** DATASET ENTRIES follows **

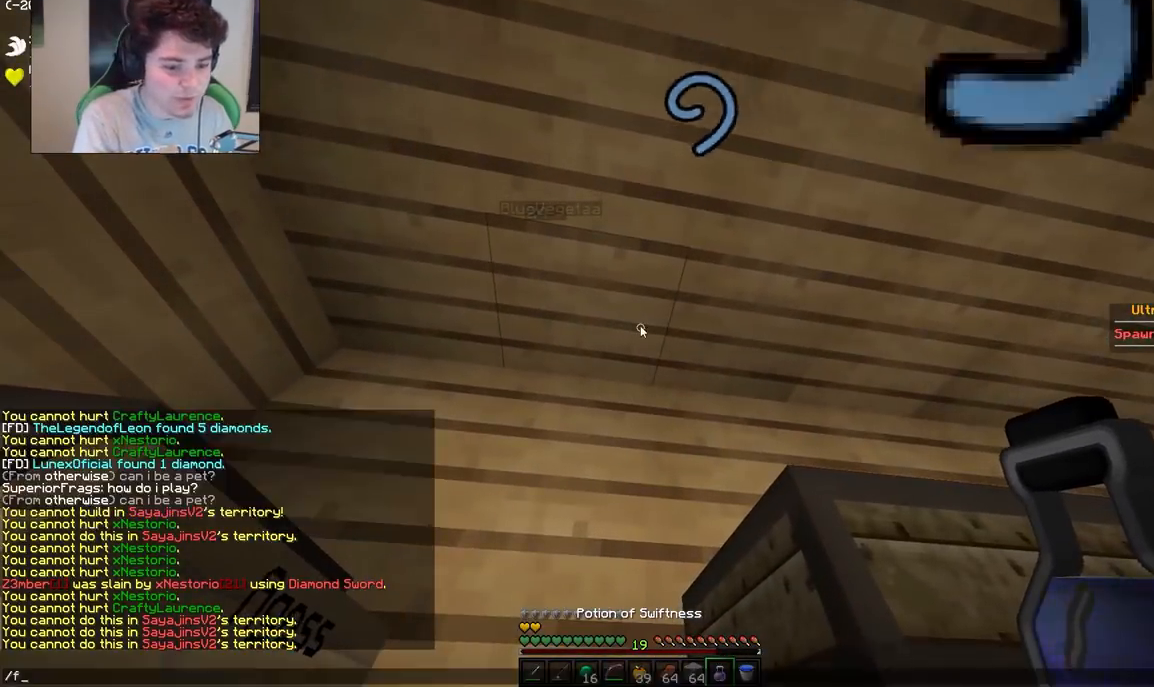
{"keys": [], "mouse": [], "events": []}
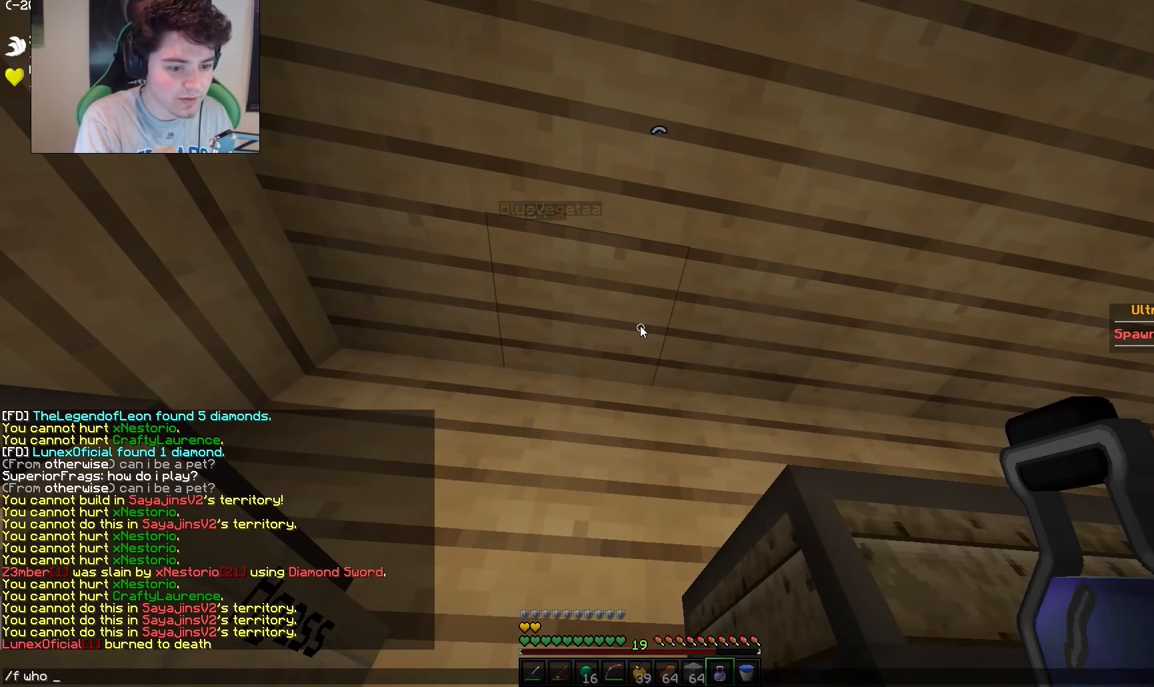
{"keys": [], "mouse": [], "events": []}
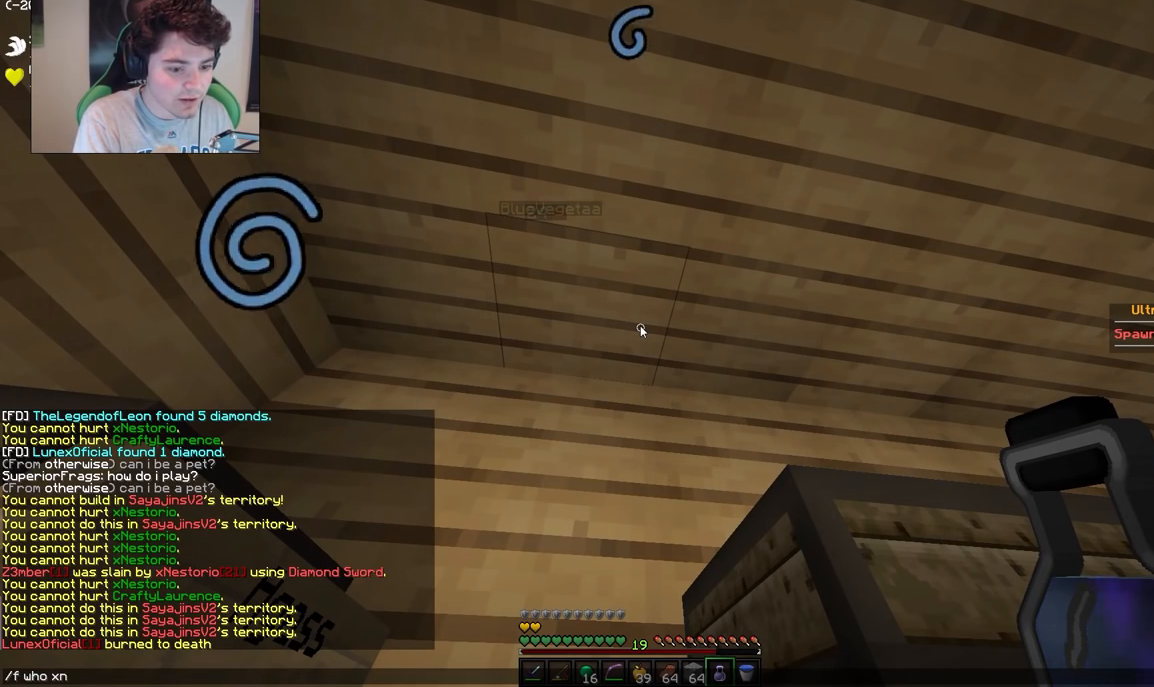
{"keys": [], "mouse": [], "events": []}
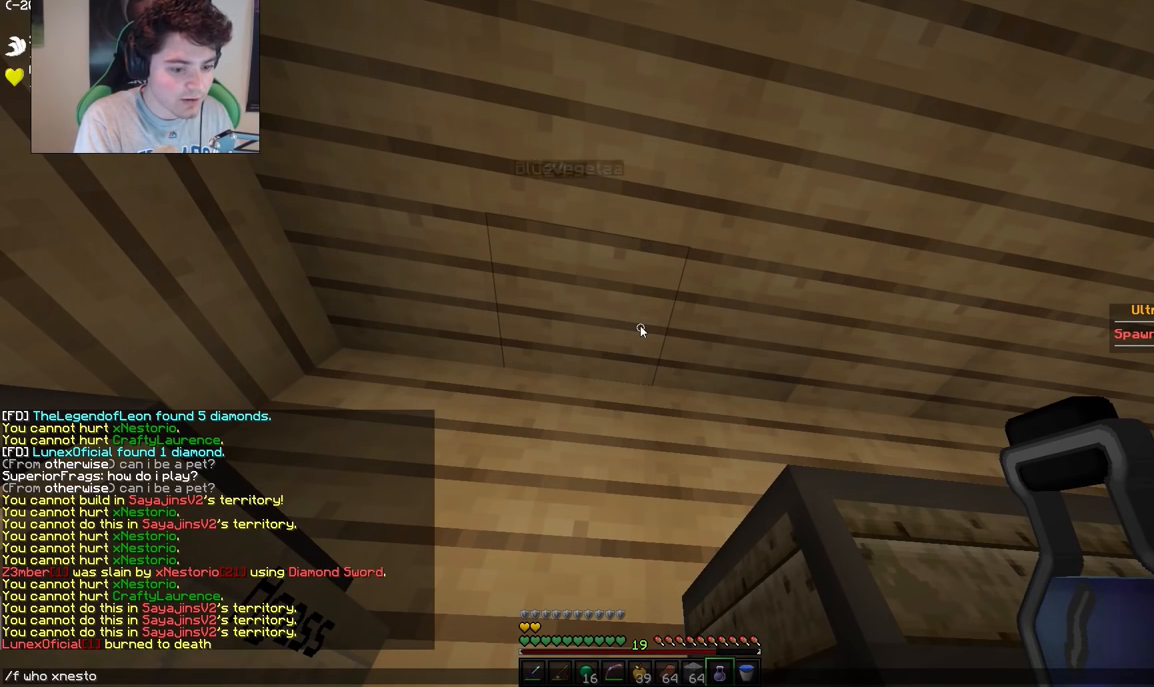
{"keys": [], "mouse": [], "events": []}
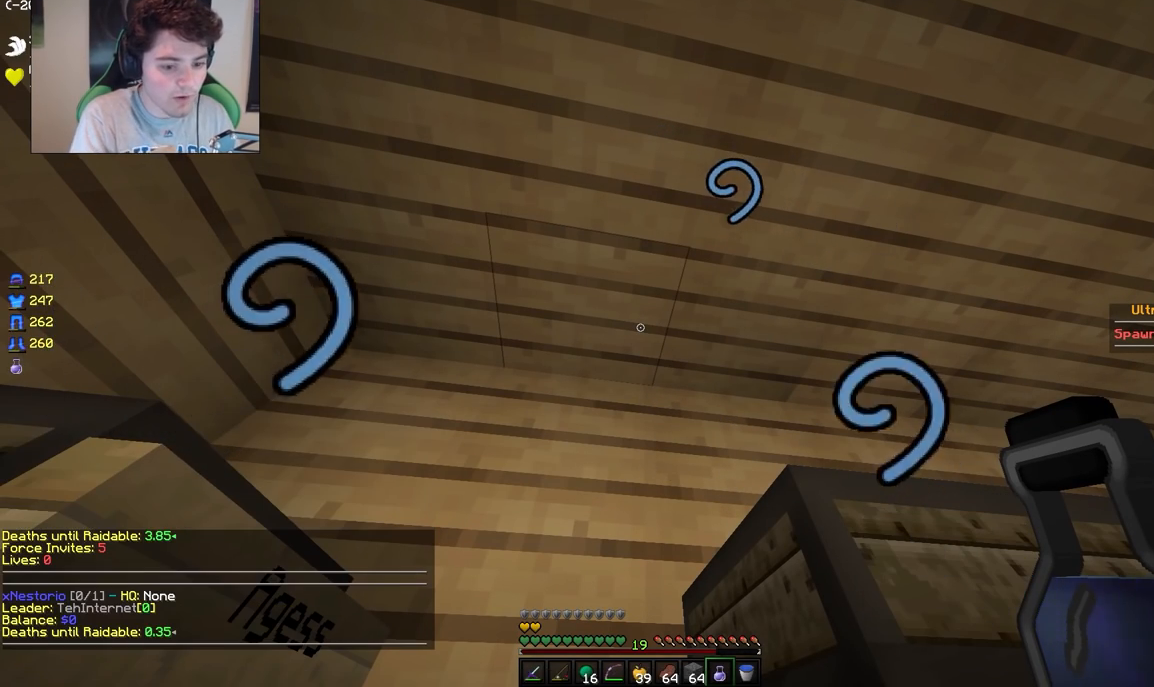
{"keys": [], "mouse": [], "events": []}
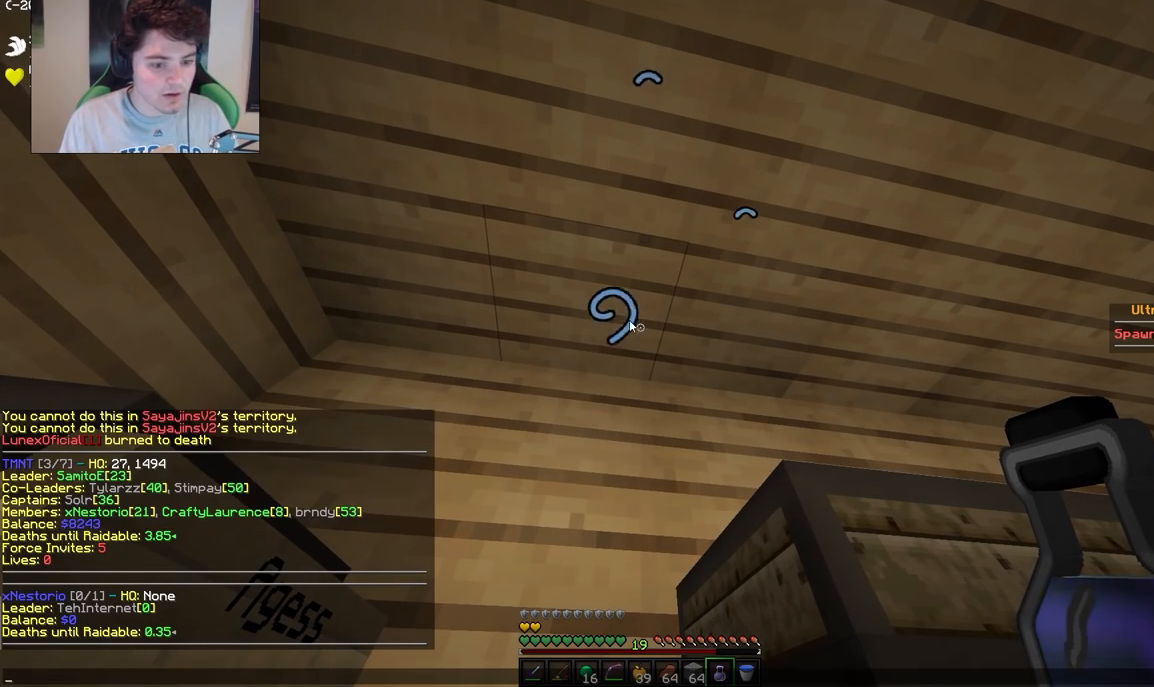
{"keys": [], "mouse": [], "events": []}
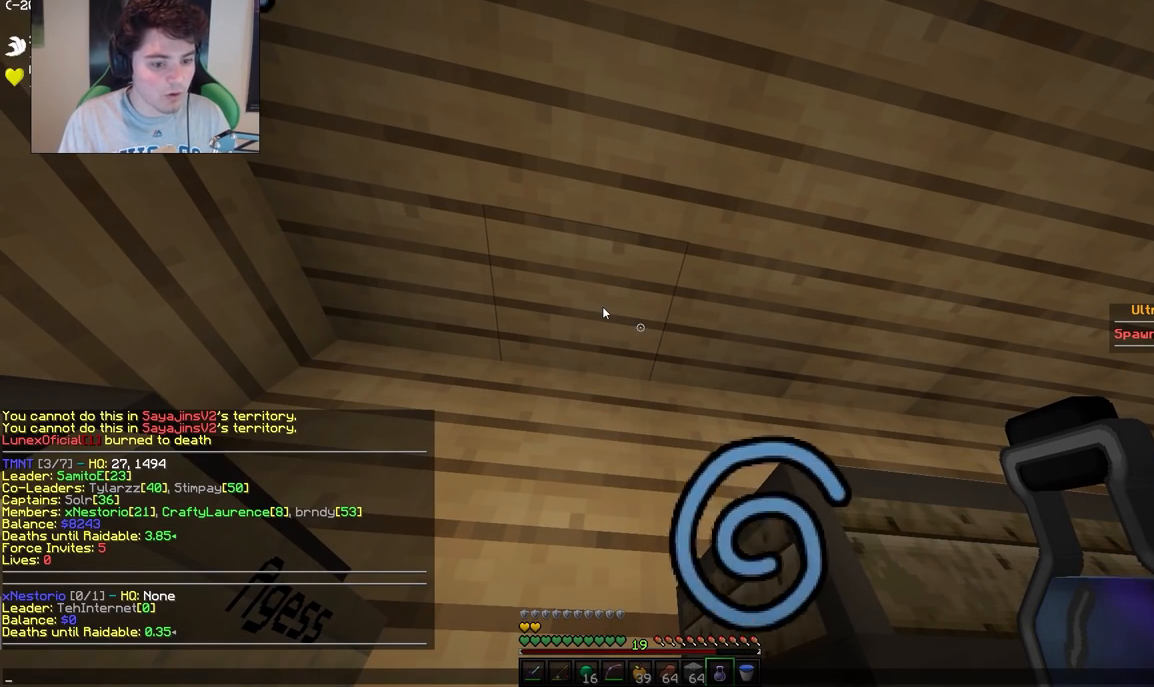
{"keys": [], "mouse": [], "events": []}
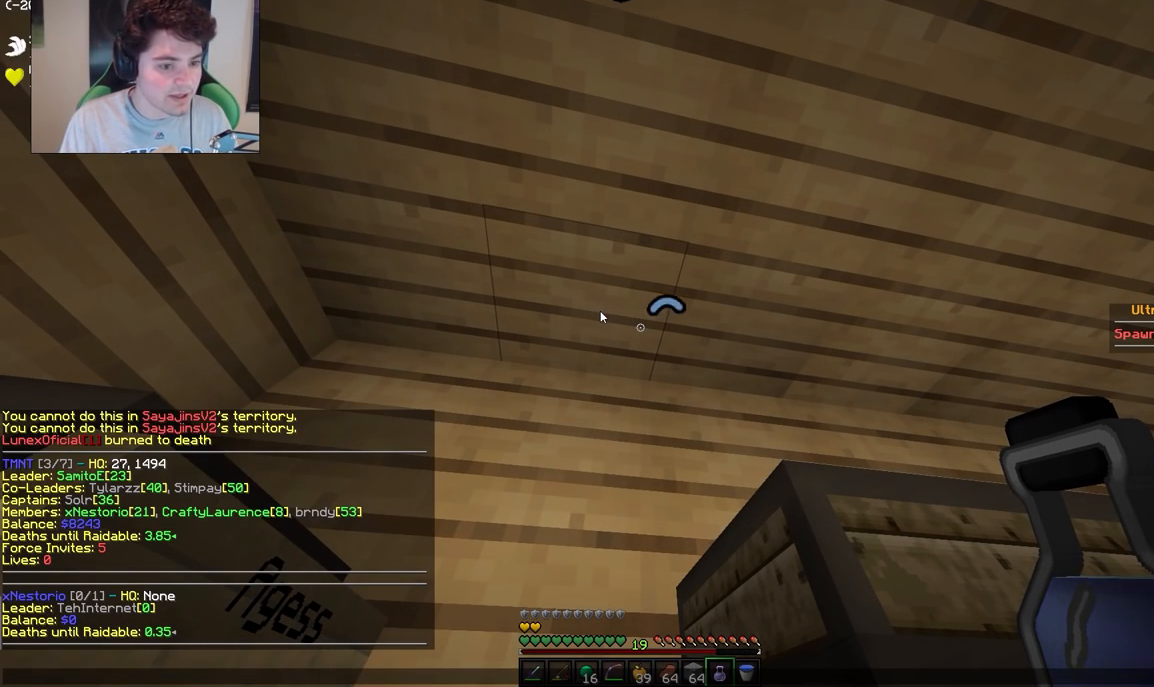
{"keys": ["s"], "mouse": [], "events": [[433, "s", "down"]]}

** End of DATASET ENTRIES **

• [WHAT TO WORK ON]:
Nothing but the pictures is to be left out; repeat the data exactly.

• [RESULT OF THIS TASK]:
{"keys": [], "mouse": [], "events": []}
{"keys": [], "mouse": [], "events": []}
{"keys": [], "mouse": [], "events": []}
{"keys": [], "mouse": [], "events": []}
{"keys": [], "mouse": [], "events": []}
{"keys": [], "mouse": [], "events": []}
{"keys": [], "mouse": [], "events": []}
{"keys": ["s"], "mouse": [], "events": [[433, "s", "down"]]}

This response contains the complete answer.